Legal Question in Credit and Debt Law in California
Does anyone know what junk debt buyers are? A collection agency is calling and I believe they are junk debt buyers. I think I know what that is but want to confirm. I think they are people who buy a debt that's already been discharged through bankruptcy or paid off in some way by insurance or a tax write off, etc. The people think they can still collect somehow. This is not about me but someone I know.
3 Answers from Attorneys
There is no official legal definition of a junk debt buyer, but you are in the ballpark. Unless they are criminals, junk debt buyers do not buy nor try to collect debts that are legally barred from being collected. Junk debt buyers who are working within the law buy debts that have been deemed too hard to collect by the original creditor. The original creditor sells the right to collect the debt for pennies on the dollar, and the junk debt buyer then collects if they can. Since they pay so little for the debt, if they collect anything they usually make money, and one debt that turns out to be fully collectible pays for a lot that are throw-aways. You should bear in mind that debts paid off by insurance or tax write-off are still legally collectible. Insurance companies have entire departments dedicated to accepting the creditor's rights from the people they have to pay off, and then pursuing those debts for reimbursement. It's called subrogation. And debts that have been written off are still valid debts too. The original creditor takes a tax deduction for the debt, less what they get from the junk debt buyer. Because it was written off, the junk debt buyer then has to recognize the money as income, rather than a non-taxable debt repayment, if they collect. That's all perfectly legal tax allocation between the original creditor, the junk debt buyer and the IRS. It has nothing to do with discharging the underlying debt. The only debts that are illegal to try to collect are those discharged in bankruptcy, or that are beyond the statute of limitations for suing on the debt.
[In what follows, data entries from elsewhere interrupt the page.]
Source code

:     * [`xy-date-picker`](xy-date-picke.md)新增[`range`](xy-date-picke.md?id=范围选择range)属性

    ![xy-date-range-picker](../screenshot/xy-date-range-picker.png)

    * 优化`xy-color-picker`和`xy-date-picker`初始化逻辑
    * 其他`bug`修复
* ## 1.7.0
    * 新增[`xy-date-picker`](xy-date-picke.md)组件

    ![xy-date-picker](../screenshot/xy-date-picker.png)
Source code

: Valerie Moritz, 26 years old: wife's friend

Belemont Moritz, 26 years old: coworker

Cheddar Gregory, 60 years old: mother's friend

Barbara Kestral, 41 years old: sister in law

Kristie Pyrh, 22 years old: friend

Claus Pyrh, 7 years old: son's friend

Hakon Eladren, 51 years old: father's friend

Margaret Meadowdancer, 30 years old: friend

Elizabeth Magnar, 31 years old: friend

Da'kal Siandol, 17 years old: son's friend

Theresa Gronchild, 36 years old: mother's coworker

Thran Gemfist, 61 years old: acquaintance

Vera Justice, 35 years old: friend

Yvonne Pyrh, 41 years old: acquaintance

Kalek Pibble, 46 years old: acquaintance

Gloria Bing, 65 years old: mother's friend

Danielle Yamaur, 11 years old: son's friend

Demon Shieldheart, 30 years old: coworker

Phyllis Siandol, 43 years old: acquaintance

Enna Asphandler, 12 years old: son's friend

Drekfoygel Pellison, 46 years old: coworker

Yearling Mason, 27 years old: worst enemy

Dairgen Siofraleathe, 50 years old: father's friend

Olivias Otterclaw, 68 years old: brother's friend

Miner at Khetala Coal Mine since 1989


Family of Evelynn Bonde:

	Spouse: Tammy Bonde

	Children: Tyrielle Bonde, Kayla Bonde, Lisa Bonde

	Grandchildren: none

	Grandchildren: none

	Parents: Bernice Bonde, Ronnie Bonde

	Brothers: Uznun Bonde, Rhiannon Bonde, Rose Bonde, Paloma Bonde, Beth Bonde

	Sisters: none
The junk debt collector is simply someone who has purchased a debt that the bank has written off (called a charge off) because the bank believes the chances of collecting are not good and the bank does not want a bad debt in its portfolio of loans. The money is still owed and can be collected and sued upon in court to obtain a judgment. If the debt was discharged in bankruptcy then it is no longer a debt.. Debts on a written contract where the default was over 4 years before can be collected but if the debtor is sued he or she can claim the affirmative defense of the statute of limitations and win the lawsuit. Many debtors ignore the court summons and lose the lawsuit by default although they could win by answering the lawsuit on time and claiming that the debt is too old to be sued upon in a court of law.